Impact of US Reciprocal Tariffs on Indian Steel Companies Under Evaluation
Indian steel companies are assessing the effects of US reciprocal tariffs of 26% due to high import duties on US goods. Industry representatives, including Tata Steel and Jindal Steel, have indicated that it is premature to comment and are closely monitoring developments. Concerns rise regarding potential increased low-cost imports as affected countries redirect exports to India.
Indian steel companies are currently assessing the implications of reciprocal tariffs imposed by the United States, emphasizing that it is too early to provide definitive commentary. These tariffs, announced by US President Donald Trump, affect approximately 60 countries and seek to counteract global tariffs imposed on American goods, with India facing a 26 percent tariff due to high import duties on US products.
Despite the new tariffs, steel and aluminum products already subjected to a 25 percent Section 232 tariff are not included in this latest measure. Upon inquiry about Tata Steel’s position, a company official stated, “We are evaluating the situation. It would be premature to comment. The tariff has come just yesterday; we will study its impact.”
Similarly, a senior representative from Jindal Steel and Power Ltd (JSPL) indicated that the company is closely monitoring the US government’s announcement and plans to provide feedback when appropriate. Steel industry experts have expressed concerns that these US tariffs may disrupt global trade patterns and impact markets such as India through increased steel imports.

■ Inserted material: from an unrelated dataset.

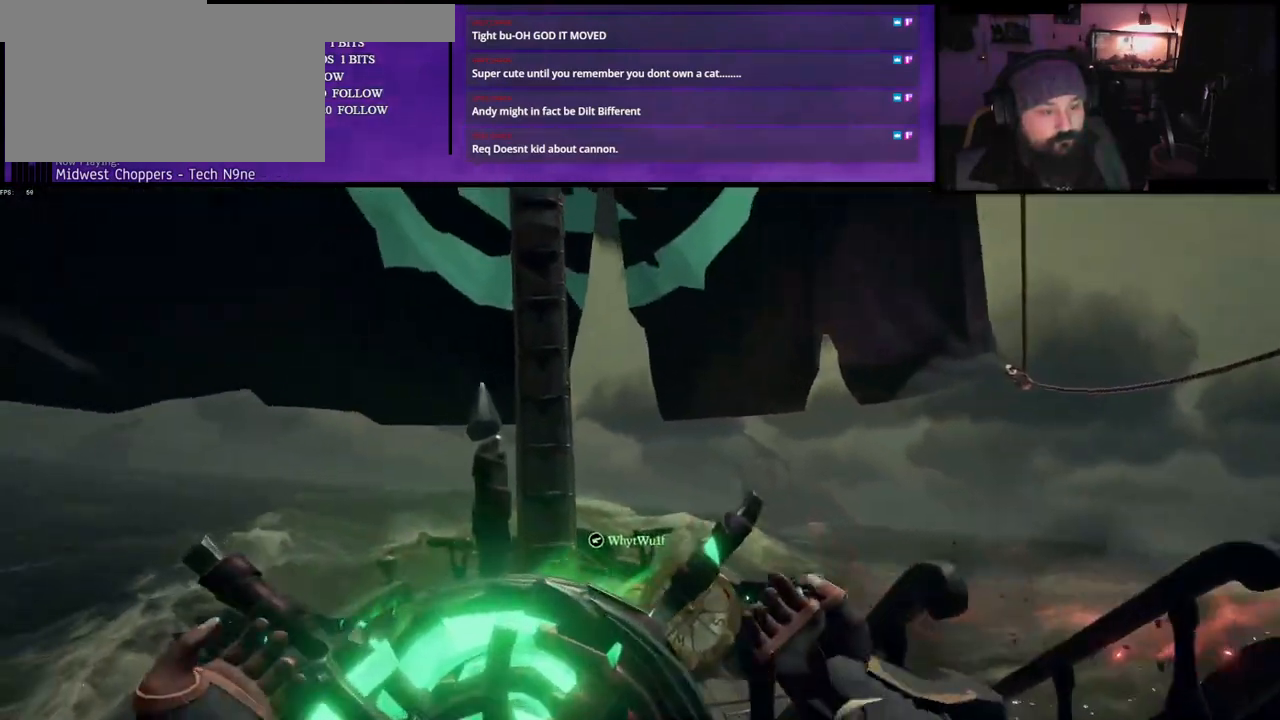
{"keys": ["d"], "events": [[100, "d", "down"]]}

Rajamani Krishnamurti, President of the ISSDA, voiced concern about trade diversions, suggesting that countries affected by US tariffs might redirect their exports to India, leading to a surge of low-cost imports. According to market research firm BigMint, in 2024, India’s steel exports to the US were 0.22 million tonnes, a fraction compared to imports from other countries like South Korea and the EU, now likely to flow to India.
Chairman of SAIL, Amarendu Prakash, remarked that while exporting critical steel components may pose challenges, pricing in the US will remain high as these capabilities take time to develop domestically. Expert Hridaya Mohan cautioned that as EU exports to the US become financially unviable, India might experience an influx of steel dumping from nations such as China, South Korea, and Japan.
In summary, Indian steel companies are exercising caution as they evaluate the potential consequences of the US’s recent reciprocal tariffs. While tariffs may provide some protection for domestic producers, they could also inadvertently lead to increased low-cost steel imports from other nations, thereby challenging the Indian market. The industry’s response is expected to evolve as more detailed analyses take shape.